_DATA SEGMENT_.
#####

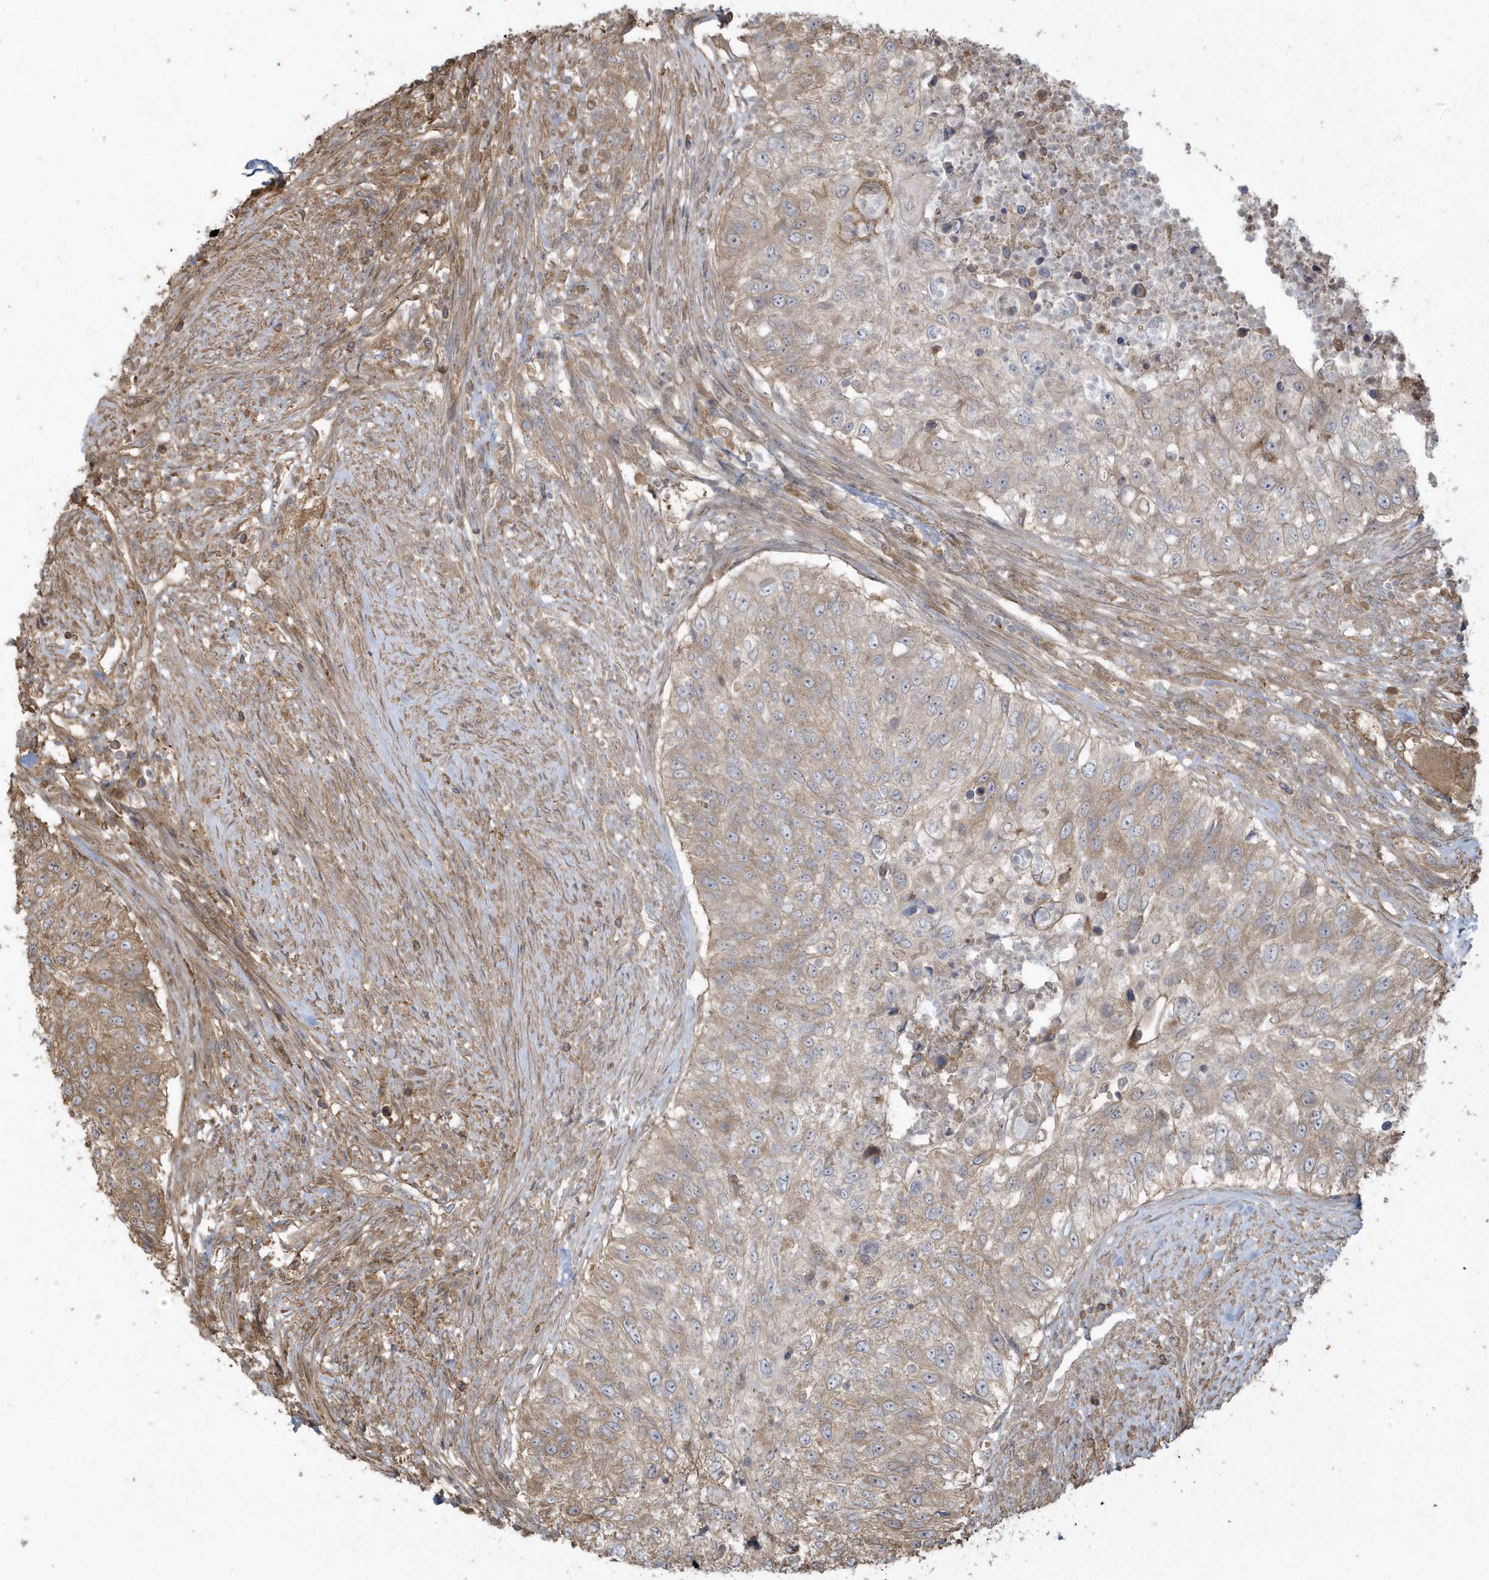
{"staining": {"intensity": "weak", "quantity": "25%-75%", "location": "cytoplasmic/membranous"}, "tissue": "urothelial cancer", "cell_type": "Tumor cells", "image_type": "cancer", "snomed": [{"axis": "morphology", "description": "Urothelial carcinoma, High grade"}, {"axis": "topography", "description": "Urinary bladder"}], "caption": "Immunohistochemistry (DAB) staining of human high-grade urothelial carcinoma displays weak cytoplasmic/membranous protein positivity in about 25%-75% of tumor cells.", "gene": "HNMT", "patient": {"sex": "female", "age": 60}}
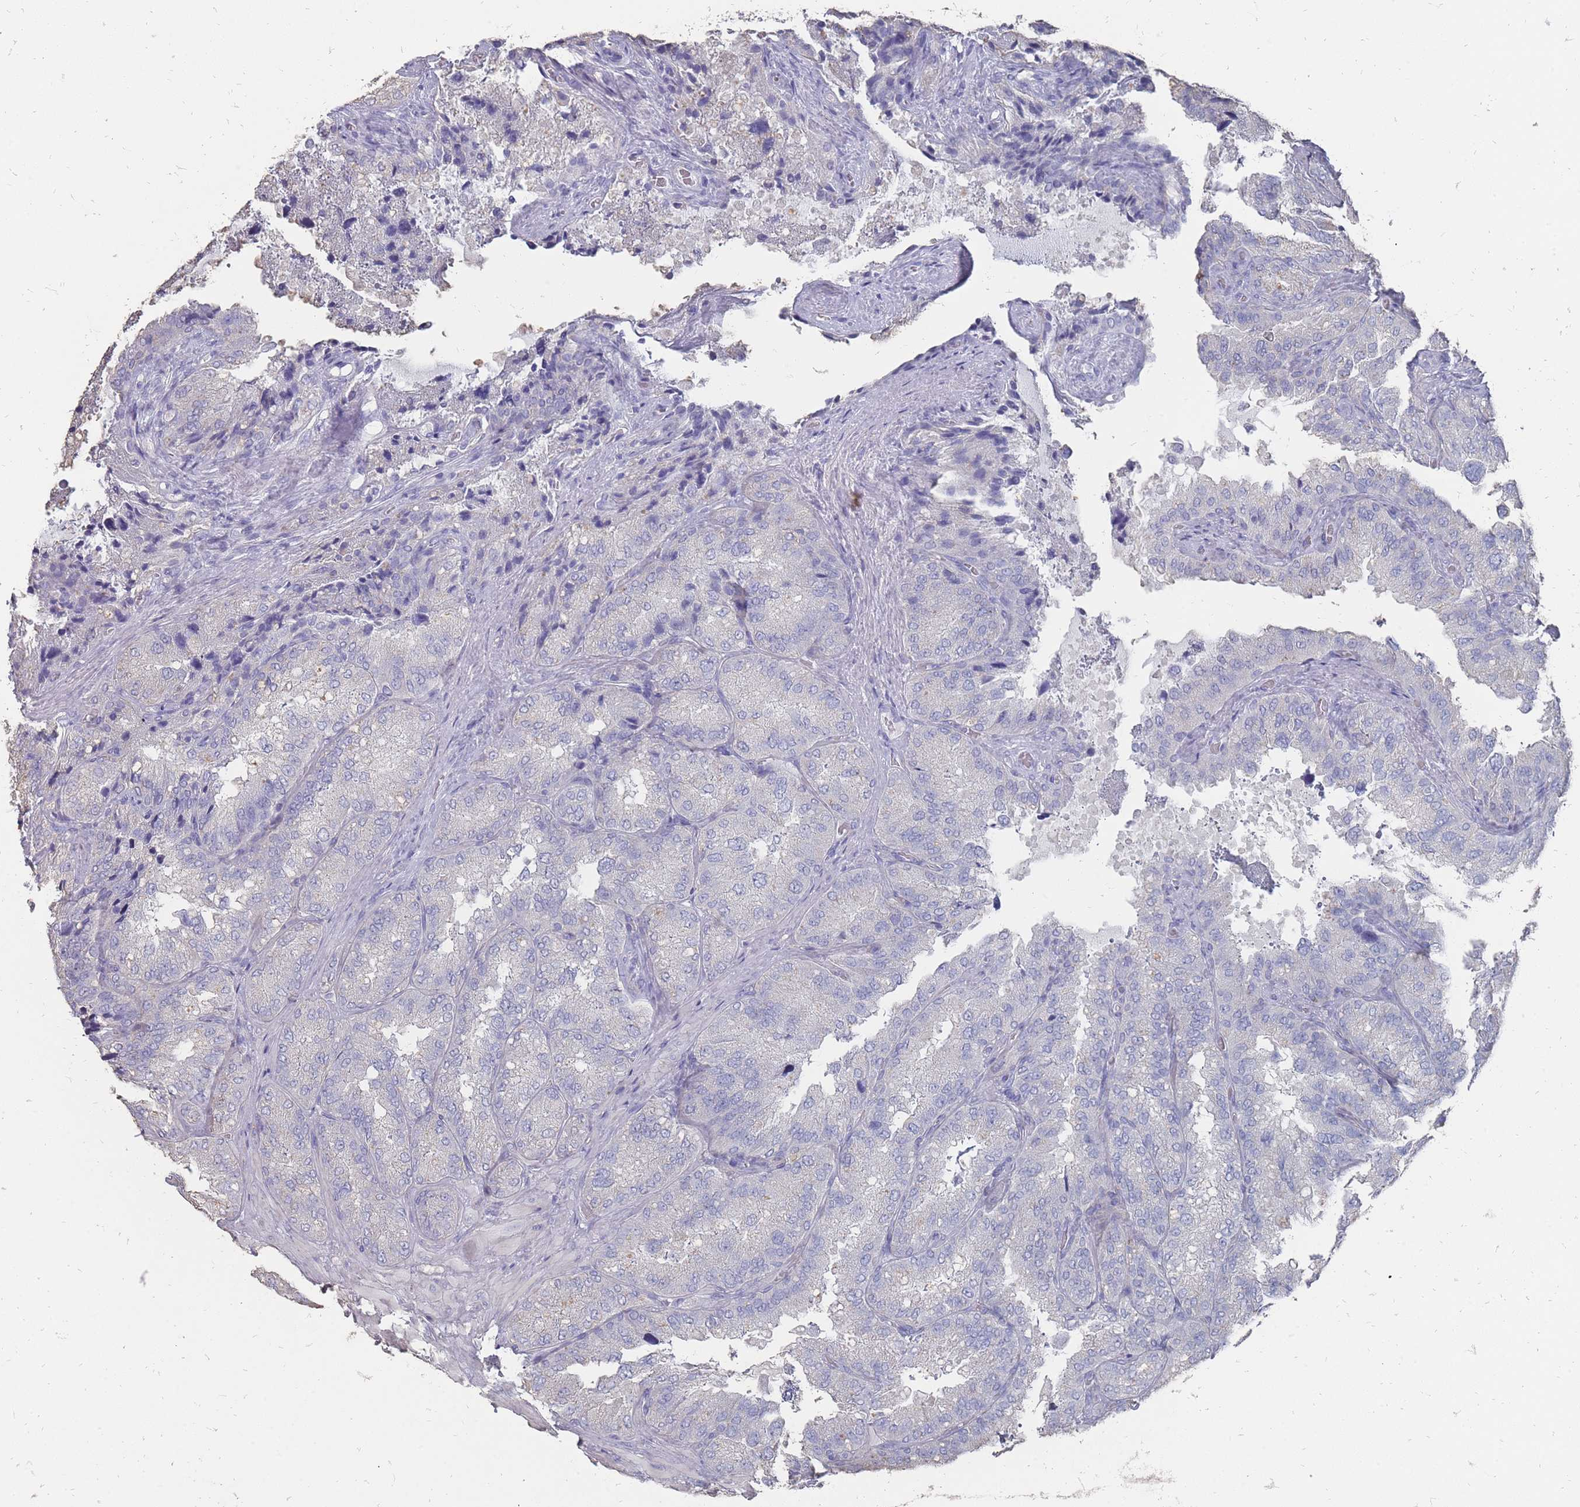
{"staining": {"intensity": "negative", "quantity": "none", "location": "none"}, "tissue": "seminal vesicle", "cell_type": "Glandular cells", "image_type": "normal", "snomed": [{"axis": "morphology", "description": "Normal tissue, NOS"}, {"axis": "topography", "description": "Seminal veicle"}], "caption": "Immunohistochemical staining of benign seminal vesicle displays no significant expression in glandular cells. (Stains: DAB (3,3'-diaminobenzidine) immunohistochemistry with hematoxylin counter stain, Microscopy: brightfield microscopy at high magnification).", "gene": "OTULINL", "patient": {"sex": "male", "age": 58}}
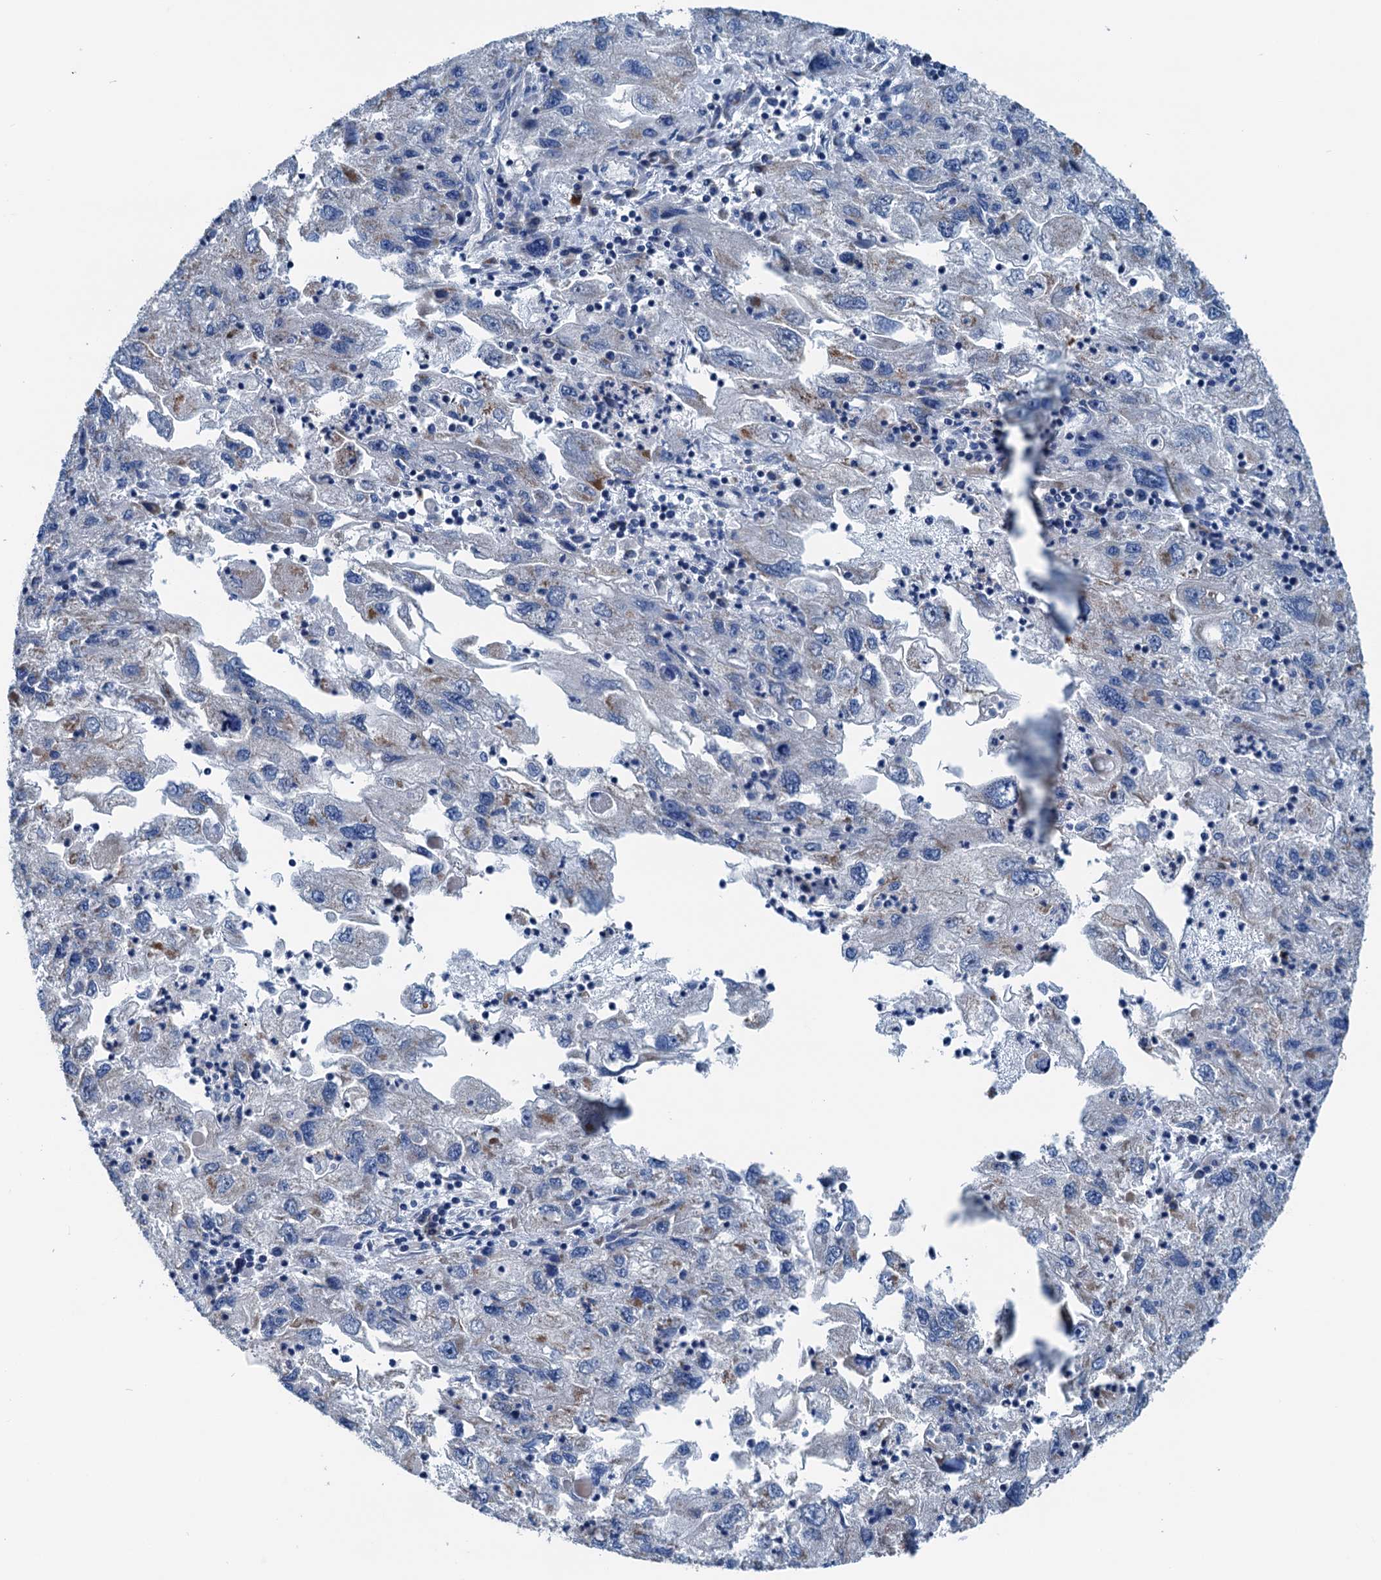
{"staining": {"intensity": "weak", "quantity": "<25%", "location": "cytoplasmic/membranous"}, "tissue": "endometrial cancer", "cell_type": "Tumor cells", "image_type": "cancer", "snomed": [{"axis": "morphology", "description": "Adenocarcinoma, NOS"}, {"axis": "topography", "description": "Endometrium"}], "caption": "Micrograph shows no significant protein staining in tumor cells of endometrial cancer.", "gene": "ELAC1", "patient": {"sex": "female", "age": 49}}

#####

_TASK INSTRUCTIONS_.
Scan the lines above, and whenever one holds the string "protein", copy it.

_OUTPUT FOR THIS EXERCISE_.
{"staining": {"intensity": "weak", "quantity": "25%-75%", "location": "cytoplasmic/membranous"}, "tissue": "urothelial cancer", "cell_type": "Tumor cells", "image_type": "cancer", "snomed": [{"axis": "morphology", "description": "Urothelial carcinoma, High grade"}, {"axis": "topography", "description": "Urinary bladder"}], "caption": "Immunohistochemistry (DAB) staining of human high-grade urothelial carcinoma displays weak cytoplasmic/membranous protein positivity in about 25%-75% of tumor cells.", "gene": "HNMT", "patient": {"sex": "female", "age": 60}}
{"staining": {"intensity": "weak", "quantity": "<25%", "location": "cytoplasmic/membranous"}, "tissue": "endometrial cancer", "cell_type": "Tumor cells", "image_type": "cancer", "snomed": [{"axis": "morphology", "description": "Adenocarcinoma, NOS"}, {"axis": "topography", "description": "Endometrium"}], "caption": "Micrograph shows no significant protein staining in tumor cells of endometrial cancer.", "gene": "ELAC1", "patient": {"sex": "female", "age": 49}}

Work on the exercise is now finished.